● WHAT THE TASK ASKS: Take the entries that follow and return exactly the lines from the one holding "right ankle: (185, 360, 31)" through the one holding "left elbow: (711, 66, 16)", both included. Nothing else is needed.

[DATASET CONTENT — start]

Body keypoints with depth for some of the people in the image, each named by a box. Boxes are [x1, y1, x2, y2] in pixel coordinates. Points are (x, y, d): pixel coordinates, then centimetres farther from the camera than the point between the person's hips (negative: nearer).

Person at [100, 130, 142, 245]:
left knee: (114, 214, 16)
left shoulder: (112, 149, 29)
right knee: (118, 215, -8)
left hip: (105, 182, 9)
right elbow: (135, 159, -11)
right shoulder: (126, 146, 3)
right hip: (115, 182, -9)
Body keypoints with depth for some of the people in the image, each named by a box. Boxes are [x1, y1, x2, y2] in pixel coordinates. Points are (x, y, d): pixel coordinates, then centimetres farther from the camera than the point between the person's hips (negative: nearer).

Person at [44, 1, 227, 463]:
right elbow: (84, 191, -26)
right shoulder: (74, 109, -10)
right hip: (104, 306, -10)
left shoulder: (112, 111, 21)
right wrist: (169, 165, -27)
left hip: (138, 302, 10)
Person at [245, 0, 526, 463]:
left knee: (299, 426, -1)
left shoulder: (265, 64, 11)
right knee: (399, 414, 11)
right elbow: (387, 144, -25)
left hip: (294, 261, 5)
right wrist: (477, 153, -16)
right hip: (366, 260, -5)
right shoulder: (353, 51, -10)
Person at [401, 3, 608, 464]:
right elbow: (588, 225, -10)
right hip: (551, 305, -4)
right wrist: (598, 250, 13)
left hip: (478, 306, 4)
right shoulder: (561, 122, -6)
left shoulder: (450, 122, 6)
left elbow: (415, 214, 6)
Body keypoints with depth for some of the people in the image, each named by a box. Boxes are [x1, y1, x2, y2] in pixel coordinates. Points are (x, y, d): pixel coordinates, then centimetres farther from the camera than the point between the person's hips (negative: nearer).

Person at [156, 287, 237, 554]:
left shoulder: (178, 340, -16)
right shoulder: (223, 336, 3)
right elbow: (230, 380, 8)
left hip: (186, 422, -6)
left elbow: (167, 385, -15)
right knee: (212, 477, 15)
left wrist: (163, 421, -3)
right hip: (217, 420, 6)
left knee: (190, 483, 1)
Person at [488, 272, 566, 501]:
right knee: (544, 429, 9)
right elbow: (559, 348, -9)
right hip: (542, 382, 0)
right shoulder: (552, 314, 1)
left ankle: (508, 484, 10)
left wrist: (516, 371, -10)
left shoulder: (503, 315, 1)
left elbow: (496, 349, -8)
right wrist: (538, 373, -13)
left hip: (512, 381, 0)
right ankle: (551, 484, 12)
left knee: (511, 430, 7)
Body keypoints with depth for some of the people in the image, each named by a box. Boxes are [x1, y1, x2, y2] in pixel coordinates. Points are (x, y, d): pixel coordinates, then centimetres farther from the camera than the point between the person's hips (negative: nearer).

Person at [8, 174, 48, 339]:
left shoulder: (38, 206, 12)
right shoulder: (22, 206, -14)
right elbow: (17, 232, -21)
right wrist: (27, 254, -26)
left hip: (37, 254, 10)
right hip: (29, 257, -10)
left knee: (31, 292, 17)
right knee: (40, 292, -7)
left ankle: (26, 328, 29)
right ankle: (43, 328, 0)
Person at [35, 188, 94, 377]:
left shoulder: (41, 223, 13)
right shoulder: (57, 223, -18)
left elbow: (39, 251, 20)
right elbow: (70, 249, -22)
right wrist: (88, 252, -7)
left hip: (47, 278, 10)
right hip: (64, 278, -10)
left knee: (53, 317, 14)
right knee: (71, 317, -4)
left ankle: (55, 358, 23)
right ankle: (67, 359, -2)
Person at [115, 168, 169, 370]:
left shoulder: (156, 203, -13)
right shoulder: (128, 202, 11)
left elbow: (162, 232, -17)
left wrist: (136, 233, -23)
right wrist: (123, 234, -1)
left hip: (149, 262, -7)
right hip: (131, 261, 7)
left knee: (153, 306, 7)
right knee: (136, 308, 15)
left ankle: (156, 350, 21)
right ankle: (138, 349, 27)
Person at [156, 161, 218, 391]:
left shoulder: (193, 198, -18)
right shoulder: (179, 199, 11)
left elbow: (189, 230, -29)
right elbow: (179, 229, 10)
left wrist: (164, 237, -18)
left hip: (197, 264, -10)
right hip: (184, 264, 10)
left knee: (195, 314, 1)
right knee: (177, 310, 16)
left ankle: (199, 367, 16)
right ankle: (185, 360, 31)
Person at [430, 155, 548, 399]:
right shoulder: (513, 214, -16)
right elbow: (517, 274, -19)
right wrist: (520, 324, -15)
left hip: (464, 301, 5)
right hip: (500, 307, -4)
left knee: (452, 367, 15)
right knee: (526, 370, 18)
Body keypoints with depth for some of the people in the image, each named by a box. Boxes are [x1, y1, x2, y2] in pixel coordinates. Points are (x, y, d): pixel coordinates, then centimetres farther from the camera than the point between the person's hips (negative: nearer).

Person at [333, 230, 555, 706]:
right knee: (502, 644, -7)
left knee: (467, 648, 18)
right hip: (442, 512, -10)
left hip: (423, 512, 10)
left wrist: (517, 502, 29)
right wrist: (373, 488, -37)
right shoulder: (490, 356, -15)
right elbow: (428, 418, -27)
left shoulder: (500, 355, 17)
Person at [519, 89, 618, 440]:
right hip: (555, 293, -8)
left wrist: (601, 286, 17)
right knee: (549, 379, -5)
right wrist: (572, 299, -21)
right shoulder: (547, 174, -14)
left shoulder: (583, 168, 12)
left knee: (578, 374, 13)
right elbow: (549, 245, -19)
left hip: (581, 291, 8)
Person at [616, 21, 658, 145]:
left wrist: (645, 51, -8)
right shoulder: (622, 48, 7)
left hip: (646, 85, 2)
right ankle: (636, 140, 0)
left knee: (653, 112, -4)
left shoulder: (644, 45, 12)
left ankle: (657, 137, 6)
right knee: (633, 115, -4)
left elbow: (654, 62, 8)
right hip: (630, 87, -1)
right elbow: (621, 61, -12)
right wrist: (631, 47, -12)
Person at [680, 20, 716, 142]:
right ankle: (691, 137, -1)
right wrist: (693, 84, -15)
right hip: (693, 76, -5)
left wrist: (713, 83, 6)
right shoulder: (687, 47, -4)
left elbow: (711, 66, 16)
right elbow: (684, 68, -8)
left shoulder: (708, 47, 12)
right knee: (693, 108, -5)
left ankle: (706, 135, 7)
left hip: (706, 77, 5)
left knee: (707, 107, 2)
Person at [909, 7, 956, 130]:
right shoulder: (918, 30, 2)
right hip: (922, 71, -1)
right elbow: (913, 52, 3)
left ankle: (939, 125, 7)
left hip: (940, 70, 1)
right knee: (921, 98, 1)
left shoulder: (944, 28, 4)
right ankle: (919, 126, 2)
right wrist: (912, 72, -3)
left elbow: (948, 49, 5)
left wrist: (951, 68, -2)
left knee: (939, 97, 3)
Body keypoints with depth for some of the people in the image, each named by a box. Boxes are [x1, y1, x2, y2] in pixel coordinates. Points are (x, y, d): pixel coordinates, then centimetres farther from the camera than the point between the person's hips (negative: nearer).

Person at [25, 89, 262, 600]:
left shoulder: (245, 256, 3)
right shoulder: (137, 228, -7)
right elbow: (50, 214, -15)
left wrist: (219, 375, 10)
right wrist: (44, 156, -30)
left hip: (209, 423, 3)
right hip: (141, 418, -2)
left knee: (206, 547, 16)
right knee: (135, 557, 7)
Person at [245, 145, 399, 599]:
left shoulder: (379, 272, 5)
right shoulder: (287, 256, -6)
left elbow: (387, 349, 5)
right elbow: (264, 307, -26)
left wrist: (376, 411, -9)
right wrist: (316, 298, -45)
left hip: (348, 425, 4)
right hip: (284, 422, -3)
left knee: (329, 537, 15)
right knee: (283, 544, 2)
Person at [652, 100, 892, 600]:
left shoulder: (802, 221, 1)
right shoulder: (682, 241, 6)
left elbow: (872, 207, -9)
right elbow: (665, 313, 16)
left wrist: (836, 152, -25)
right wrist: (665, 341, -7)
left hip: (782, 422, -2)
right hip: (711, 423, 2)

[DATASET CONTENT — finish]

● SOLUTION TO THE EXERCISE:
right ankle: (185, 360, 31)
Person at [430, 155, 548, 399]:
right shoulder: (513, 214, -16)
right elbow: (517, 274, -19)
right wrist: (520, 324, -15)
left hip: (464, 301, 5)
right hip: (500, 307, -4)
left knee: (452, 367, 15)
right knee: (526, 370, 18)
Body keypoints with depth for some of the people in the image, each named by a box. Boxes are [x1, y1, x2, y2] in pixel coordinates. Points are (x, y, d): pixel coordinates, then centimetres farther from the camera than the point between the person's hips (negative: nearer).

Person at [333, 230, 555, 706]:
right knee: (502, 644, -7)
left knee: (467, 648, 18)
right hip: (442, 512, -10)
left hip: (423, 512, 10)
left wrist: (517, 502, 29)
right wrist: (373, 488, -37)
right shoulder: (490, 356, -15)
right elbow: (428, 418, -27)
left shoulder: (500, 355, 17)
Person at [519, 89, 618, 440]:
right hip: (555, 293, -8)
left wrist: (601, 286, 17)
right knee: (549, 379, -5)
right wrist: (572, 299, -21)
right shoulder: (547, 174, -14)
left shoulder: (583, 168, 12)
left knee: (578, 374, 13)
right elbow: (549, 245, -19)
left hip: (581, 291, 8)
Person at [616, 21, 658, 145]:
left wrist: (645, 51, -8)
right shoulder: (622, 48, 7)
left hip: (646, 85, 2)
right ankle: (636, 140, 0)
left knee: (653, 112, -4)
left shoulder: (644, 45, 12)
left ankle: (657, 137, 6)
right knee: (633, 115, -4)
left elbow: (654, 62, 8)
right hip: (630, 87, -1)
right elbow: (621, 61, -12)
right wrist: (631, 47, -12)
Person at [680, 20, 716, 142]:
right ankle: (691, 137, -1)
right wrist: (693, 84, -15)
right hip: (693, 76, -5)
left wrist: (713, 83, 6)
right shoulder: (687, 47, -4)
left elbow: (711, 66, 16)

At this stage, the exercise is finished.